Village in East Ayrshire, Scotland

Bellsbank is a village half a mile away from the market town of Dalmellington in East Ayrshire, Scotland. It is the second-highest place in East Ayrshire; only Muirkirk is higher than this. Bellsbank is now classed as a separate town from Dalmellington.

==History==

Bellsbank was originally established to provide housing for the population of Benquhat (one of several "ghost" villages in the Doon Valley that have been demolished).

Expanded between the wars to house miners from worked out areas that were relocated there.
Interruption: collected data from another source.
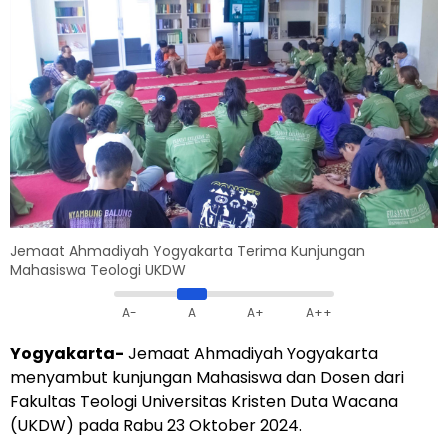
Jemaat Ahmadiyah Yogyakarta Terima Kunjungan
Mahasiswa Teologi UKDW
A-
A
A+
A++
Yogyakarta-
Jemaat Ahmadiyah Yogyakarta
menyambut kunjungan Mahasiswa dan Dosen dari
Fakultas Teologi Universitas Kristen Duta Wacana
(UKDW) pada Rabu 23 Oktober 2024.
Laid out by the County Council the houses looked out over Bogton Loch, Craigengillan Estate and the Loch Doon Hills.

==Educational provision==

Bellsbank welcomed a new primary school in February 2020, to replace the old school opened in 1955. The new school was built in the grounds of the old school and opened to pupils on 9 February 2020. The current head teacher is Fiona Greig.

==Awards and accolades==

Bellsbank was the winner of the Scottish Civic Trust - My Place Award thanks to the partnership between East Ayrshire Council and community group CANI in the Community. Bellsbank has also gained media attention due to a scheme by East Ayrshire Council in partnership with CANI in the Community and the local Primary School in which houses were rendered in pastel colours to improve the look of the village following years of decline.